Description of the task:
Every line of the data should be output word for word.

Recorded data:
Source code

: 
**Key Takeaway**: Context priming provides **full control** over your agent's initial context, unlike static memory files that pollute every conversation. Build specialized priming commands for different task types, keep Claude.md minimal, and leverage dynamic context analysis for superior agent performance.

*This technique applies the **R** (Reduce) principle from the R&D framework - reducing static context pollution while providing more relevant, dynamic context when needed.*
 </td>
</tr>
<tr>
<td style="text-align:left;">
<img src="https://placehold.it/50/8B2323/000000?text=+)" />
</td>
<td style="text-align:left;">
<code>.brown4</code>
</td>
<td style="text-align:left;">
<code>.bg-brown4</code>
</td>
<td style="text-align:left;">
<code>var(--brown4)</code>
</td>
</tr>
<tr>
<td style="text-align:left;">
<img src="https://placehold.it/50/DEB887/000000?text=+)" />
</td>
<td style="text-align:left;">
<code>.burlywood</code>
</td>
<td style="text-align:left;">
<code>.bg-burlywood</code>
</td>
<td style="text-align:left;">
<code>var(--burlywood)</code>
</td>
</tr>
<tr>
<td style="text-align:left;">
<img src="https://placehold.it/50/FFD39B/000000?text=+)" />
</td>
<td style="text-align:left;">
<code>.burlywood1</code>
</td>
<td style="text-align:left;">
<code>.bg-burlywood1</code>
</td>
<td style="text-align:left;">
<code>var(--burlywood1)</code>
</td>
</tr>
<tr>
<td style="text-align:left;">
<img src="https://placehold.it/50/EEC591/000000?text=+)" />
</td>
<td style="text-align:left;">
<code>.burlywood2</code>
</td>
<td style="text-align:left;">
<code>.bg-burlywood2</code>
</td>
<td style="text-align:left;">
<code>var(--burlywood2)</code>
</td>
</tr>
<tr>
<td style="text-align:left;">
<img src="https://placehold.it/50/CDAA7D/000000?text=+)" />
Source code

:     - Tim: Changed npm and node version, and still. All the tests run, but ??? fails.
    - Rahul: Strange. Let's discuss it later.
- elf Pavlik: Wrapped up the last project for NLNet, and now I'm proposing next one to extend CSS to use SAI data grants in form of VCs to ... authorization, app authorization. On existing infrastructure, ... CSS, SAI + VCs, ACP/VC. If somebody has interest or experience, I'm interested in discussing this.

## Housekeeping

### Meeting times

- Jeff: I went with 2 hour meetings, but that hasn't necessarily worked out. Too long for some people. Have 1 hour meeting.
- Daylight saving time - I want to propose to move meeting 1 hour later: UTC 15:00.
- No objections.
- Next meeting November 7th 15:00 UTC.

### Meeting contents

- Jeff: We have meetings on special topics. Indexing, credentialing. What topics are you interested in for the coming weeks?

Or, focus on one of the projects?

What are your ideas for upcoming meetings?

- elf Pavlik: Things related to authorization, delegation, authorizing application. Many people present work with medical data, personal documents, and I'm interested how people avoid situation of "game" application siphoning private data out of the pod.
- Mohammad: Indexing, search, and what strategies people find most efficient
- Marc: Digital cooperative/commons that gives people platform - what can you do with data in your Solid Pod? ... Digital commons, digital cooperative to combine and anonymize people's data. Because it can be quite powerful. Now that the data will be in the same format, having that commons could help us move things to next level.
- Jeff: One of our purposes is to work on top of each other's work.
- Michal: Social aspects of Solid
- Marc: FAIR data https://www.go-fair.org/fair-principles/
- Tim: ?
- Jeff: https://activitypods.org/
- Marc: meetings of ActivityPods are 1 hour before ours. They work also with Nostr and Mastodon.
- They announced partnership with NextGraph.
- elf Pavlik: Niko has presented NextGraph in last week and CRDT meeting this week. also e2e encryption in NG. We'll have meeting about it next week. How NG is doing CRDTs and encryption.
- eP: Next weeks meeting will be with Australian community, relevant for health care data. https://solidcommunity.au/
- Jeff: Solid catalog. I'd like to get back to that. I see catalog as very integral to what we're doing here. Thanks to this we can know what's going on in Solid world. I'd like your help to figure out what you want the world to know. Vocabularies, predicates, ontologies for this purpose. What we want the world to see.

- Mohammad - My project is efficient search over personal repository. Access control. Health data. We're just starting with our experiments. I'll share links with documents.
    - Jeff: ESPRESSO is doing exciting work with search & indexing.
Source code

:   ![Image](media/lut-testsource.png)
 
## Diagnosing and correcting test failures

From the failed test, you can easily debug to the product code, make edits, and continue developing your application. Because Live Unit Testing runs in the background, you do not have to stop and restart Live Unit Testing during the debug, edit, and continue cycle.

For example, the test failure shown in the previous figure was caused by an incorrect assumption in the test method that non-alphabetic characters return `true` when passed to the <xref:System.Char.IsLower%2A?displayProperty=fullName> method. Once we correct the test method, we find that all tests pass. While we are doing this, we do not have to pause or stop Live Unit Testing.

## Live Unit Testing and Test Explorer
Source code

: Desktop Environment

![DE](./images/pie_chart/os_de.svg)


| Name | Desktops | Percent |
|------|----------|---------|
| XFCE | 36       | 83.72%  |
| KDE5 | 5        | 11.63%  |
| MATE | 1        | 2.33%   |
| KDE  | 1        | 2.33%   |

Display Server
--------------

Task answer:
Source code

: 
**Key Takeaway**: Context priming provides **full control** over your agent's initial context, unlike static memory files that pollute every conversation. Build specialized priming commands for different task types, keep Claude.md minimal, and leverage dynamic context analysis for superior agent performance.

*This technique applies the **R** (Reduce) principle from the R&D framework - reducing static context pollution while providing more relevant, dynamic context when needed.*
 </td>
</tr>
<tr>
<td style="text-align:left;">
<img src="https://placehold.it/50/8B2323/000000?text=+)" />
</td>
<td style="text-align:left;">
<code>.brown4</code>
</td>
<td style="text-align:left;">
<code>.bg-brown4</code>
</td>
<td style="text-align:left;">
<code>var(--brown4)</code>
</td>
</tr>
<tr>
<td style="text-align:left;">
<img src="https://placehold.it/50/DEB887/000000?text=+)" />
</td>
<td style="text-align:left;">
<code>.burlywood</code>
</td>
<td style="text-align:left;">
<code>.bg-burlywood</code>
</td>
<td style="text-align:left;">
<code>var(--burlywood)</code>
</td>
</tr>
<tr>
<td style="text-align:left;">
<img src="https://placehold.it/50/FFD39B/000000?text=+)" />
</td>
<td style="text-align:left;">
<code>.burlywood1</code>
</td>
<td style="text-align:left;">
<code>.bg-burlywood1</code>
</td>
<td style="text-align:left;">
<code>var(--burlywood1)</code>
</td>
</tr>
<tr>
<td style="text-align:left;">
<img src="https://placehold.it/50/EEC591/000000?text=+)" />
</td>
<td style="text-align:left;">
<code>.burlywood2</code>
</td>
<td style="text-align:left;">
<code>.bg-burlywood2</code>
</td>
<td style="text-align:left;">
<code>var(--burlywood2)</code>
</td>
</tr>
<tr>
<td style="text-align:left;">
<img src="https://placehold.it/50/CDAA7D/000000?text=+)" />
Source code

:     - Tim: Changed npm and node version, and still. All the tests run, but ??? fails.
    - Rahul: Strange. Let's discuss it later.
- elf Pavlik: Wrapped up the last project for NLNet, and now I'm proposing next one to extend CSS to use SAI data grants in form of VCs to ... authorization, app authorization. On existing infrastructure, ... CSS, SAI + VCs, ACP/VC. If somebody has interest or experience, I'm interested in discussing this.

## Housekeeping

### Meeting times

- Jeff: I went with 2 hour meetings, but that hasn't necessarily worked out. Too long for some people. Have 1 hour meeting.
- Daylight saving time - I want to propose to move meeting 1 hour later: UTC 15:00.
- No objections.
- Next meeting November 7th 15:00 UTC.

### Meeting contents

- Jeff: We have meetings on special topics. Indexing, credentialing. What topics are you interested in for the coming weeks?

Or, focus on one of the projects?

What are your ideas for upcoming meetings?

- elf Pavlik: Things related to authorization, delegation, authorizing application. Many people present work with medical data, personal documents, and I'm interested how people avoid situation of "game" application siphoning private data out of the pod.
- Mohammad: Indexing, search, and what strategies people find most efficient
- Marc: Digital cooperative/commons that gives people platform - what can you do with data in your Solid Pod? ... Digital commons, digital cooperative to combine and anonymize people's data. Because it can be quite powerful. Now that the data will be in the same format, having that commons could help us move things to next level.
- Jeff: One of our purposes is to work on top of each other's work.
- Michal: Social aspects of Solid
- Marc: FAIR data https://www.go-fair.org/fair-principles/
- Tim: ?
- Jeff: https://activitypods.org/
- Marc: meetings of ActivityPods are 1 hour before ours. They work also with Nostr and Mastodon.
- They announced partnership with NextGraph.
- elf Pavlik: Niko has presented NextGraph in last week and CRDT meeting this week. also e2e encryption in NG. We'll have meeting about it next week. How NG is doing CRDTs and encryption.
- eP: Next weeks meeting will be with Australian community, relevant for health care data. https://solidcommunity.au/
- Jeff: Solid catalog. I'd like to get back to that. I see catalog as very integral to what we're doing here. Thanks to this we can know what's going on in Solid world. I'd like your help to figure out what you want the world to know. Vocabularies, predicates, ontologies for this purpose. What we want the world to see.

- Mohammad - My project is efficient search over personal repository. Access control. Health data. We're just starting with our experiments. I'll share links with documents.
    - Jeff: ESPRESSO is doing exciting work with search & indexing.
Source code

:   ![Image](media/lut-testsource.png)
 
## Diagnosing and correcting test failures

From the failed test, you can easily debug to the product code, make edits, and continue developing your application. Because Live Unit Testing runs in the background, you do not have to stop and restart Live Unit Testing during the debug, edit, and continue cycle.

For example, the test failure shown in the previous figure was caused by an incorrect assumption in the test method that non-alphabetic characters return `true` when passed to the <xref:System.Char.IsLower%2A?displayProperty=fullName> method. Once we correct the test method, we find that all tests pass. While we are doing this, we do not have to pause or stop Live Unit Testing.

## Live Unit Testing and Test Explorer
Source code

: Desktop Environment

![DE](./images/pie_chart/os_de.svg)


| Name | Desktops | Percent |
|------|----------|---------|
| XFCE | 36       | 83.72%  |
| KDE5 | 5        | 11.63%  |
| MATE | 1        | 2.33%   |
| KDE  | 1        | 2.33%   |

Display Server
--------------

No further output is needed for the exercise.